BRASÍLIA Embora a lista de retaliações contenha itens pouco expressivos na balança comercial Brasil-Estados Unidos, técnicos do governo brasileiro acreditam que ela já será suficiente para incomodar o governo norte-americano e alguns setores produtivos dos Estados Unidos, como o de cosméticos. No entanto, o governo brasileiro tem a expectativa de que a lista da chamada retaliação cruzada, que ocorrerá nas áreas de propriedade intelectual e de serviços, deve ter um impacto mais forte sobre o governo norte-americano.

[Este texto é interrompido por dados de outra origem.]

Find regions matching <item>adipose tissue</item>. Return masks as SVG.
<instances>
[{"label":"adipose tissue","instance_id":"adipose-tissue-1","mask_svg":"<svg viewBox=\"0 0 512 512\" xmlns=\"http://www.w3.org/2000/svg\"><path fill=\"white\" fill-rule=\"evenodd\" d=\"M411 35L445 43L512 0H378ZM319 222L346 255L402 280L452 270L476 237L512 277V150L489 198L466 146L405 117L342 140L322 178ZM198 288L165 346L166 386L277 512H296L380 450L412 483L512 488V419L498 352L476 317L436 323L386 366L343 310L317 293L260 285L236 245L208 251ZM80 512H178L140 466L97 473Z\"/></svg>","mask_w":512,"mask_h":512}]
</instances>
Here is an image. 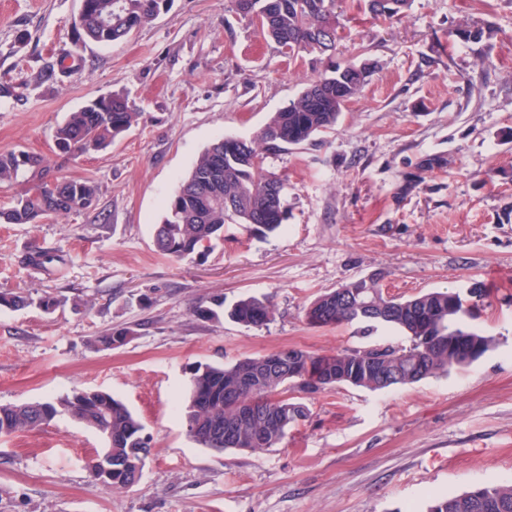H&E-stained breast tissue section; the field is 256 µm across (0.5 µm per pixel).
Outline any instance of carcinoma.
I'll use <instances>...</instances> for the list:
<instances>
[{"label": "carcinoma", "mask_w": 512, "mask_h": 512, "mask_svg": "<svg viewBox=\"0 0 512 512\" xmlns=\"http://www.w3.org/2000/svg\"><path fill=\"white\" fill-rule=\"evenodd\" d=\"M167 0H83V39L110 44L128 37L135 29L155 20ZM411 0H366L375 18L403 17ZM336 0H245L243 16H260L262 33L278 46L290 45L297 52L329 54L336 48ZM486 35L475 25L458 26L448 36L479 43ZM377 63H328L324 71L304 88L299 97L273 113L246 144L230 146L215 140L199 156L189 175L166 204L165 216L157 225L155 246L159 254L174 260L192 255L200 246L224 236V225L244 224L263 235L278 232L283 223L267 219L273 207L285 208L283 195L274 196L271 186L283 179L264 172V160L291 147L314 140L334 129L346 105L371 81ZM140 112L128 97L115 93L86 103L55 131V144L65 154L100 151L138 121ZM23 178L31 183L8 206L0 208L2 224H41L59 213L80 212L94 206L97 186L85 179H65L58 184L44 181L41 160L24 150L0 152V186ZM486 291L476 283L466 292L430 290L409 298L384 295L378 280L360 278L319 295L306 309L305 319L313 327L353 322L370 328L385 326L403 333L405 346L391 343L349 349L333 355L306 353L296 371L304 380L300 391L315 395L328 389L323 371H342L341 383L369 390L407 386L424 379L464 369L494 347L495 339L472 328L464 317L484 305ZM375 299L386 305L374 319L363 318L357 304ZM30 298L21 292L0 291V307L24 308ZM265 312L273 320L275 309L268 297L247 296L236 301L225 314L246 328L257 327V315ZM131 331L115 329L96 337L105 349L124 345ZM466 336L468 358L448 354V337ZM265 357H247L230 365L199 364L191 369L189 396L184 408L190 438L217 453L236 448V443L216 434V428L237 419L238 405L260 402L266 417L239 427L238 437L249 450L271 448L284 437L288 427L307 417V406L288 396L294 378L276 384L260 379L245 382L251 370ZM60 415H68L84 427L109 438L106 464L112 477L101 484L113 491L125 490L141 479L136 463H145L150 442L140 420L119 399L107 392L78 388L48 399L0 405V436L31 431ZM429 512H512V486H487L435 499Z\"/></svg>", "instance_id": "carcinoma-1"}]
</instances>
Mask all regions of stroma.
I'll return each instance as SVG.
<instances>
[{
  "mask_svg": "<svg viewBox=\"0 0 512 512\" xmlns=\"http://www.w3.org/2000/svg\"><path fill=\"white\" fill-rule=\"evenodd\" d=\"M82 0H0V152L41 159L48 178L87 179L94 206L43 224H0V405L79 388L121 399L151 438L140 481L107 491L90 462L103 437L60 416L0 436V512H428L433 501L512 485V0H412L398 20L336 0L332 59L378 68L316 140L268 156L285 178L288 219L260 236L228 224L190 258L153 244L166 201L217 138H251L327 59L264 40L234 0H170L130 37L82 44ZM479 24V43L449 37ZM75 71L49 76L60 60ZM122 93L141 116L106 150L78 157L55 130L91 99ZM443 166L423 171L424 156ZM51 261L38 267L30 256ZM382 273L410 297L483 283L472 318L495 339L471 367L370 391L305 397V420L274 447L217 453L186 433L181 409L198 364L297 346L331 355L399 332L312 327L318 295ZM61 305L41 309L37 298ZM270 296L275 317L246 328L196 316L201 297ZM126 328L124 346L96 336Z\"/></svg>",
  "mask_w": 512,
  "mask_h": 512,
  "instance_id": "stroma-1",
  "label": "stroma"
}]
</instances>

Os produtos que serão objeto da retaliação cruzada ainda serão colocados em consulta pública, no final deste mês. É na retaliação cruzada que vamos incomodar de verdade. Mas não considero que a lista de bens seja frágil, avaliou um técnico do governo.
Ele lembrou que o Brasil tem limitações para fazer a retaliação em produtos, porque não pode prejudicar a indústria nacional, incluindo na lista de retaliação de produtos de bens de capital ou insumos químicos. O valor da retaliação de US$ 829 milhões é considerado pela OMC o segundo maior da história. Desse total, US$ 591 milhões representam o impacto da lista publicada ontem e os outros US$ 238 milhões serão aplicados nos setores de propriedade intelectual e serviços.
O aumento da alíquota do trigo dos Estados Unidos, de 10% para 30%, deve significar praticamente metade de todo o impacto estimado pelo governo com a lista de retaliação. As importações do grão somaram US$ 318 milhões de um total de US$ 374 milhões de produtos agrícolas que entraram no Brasil.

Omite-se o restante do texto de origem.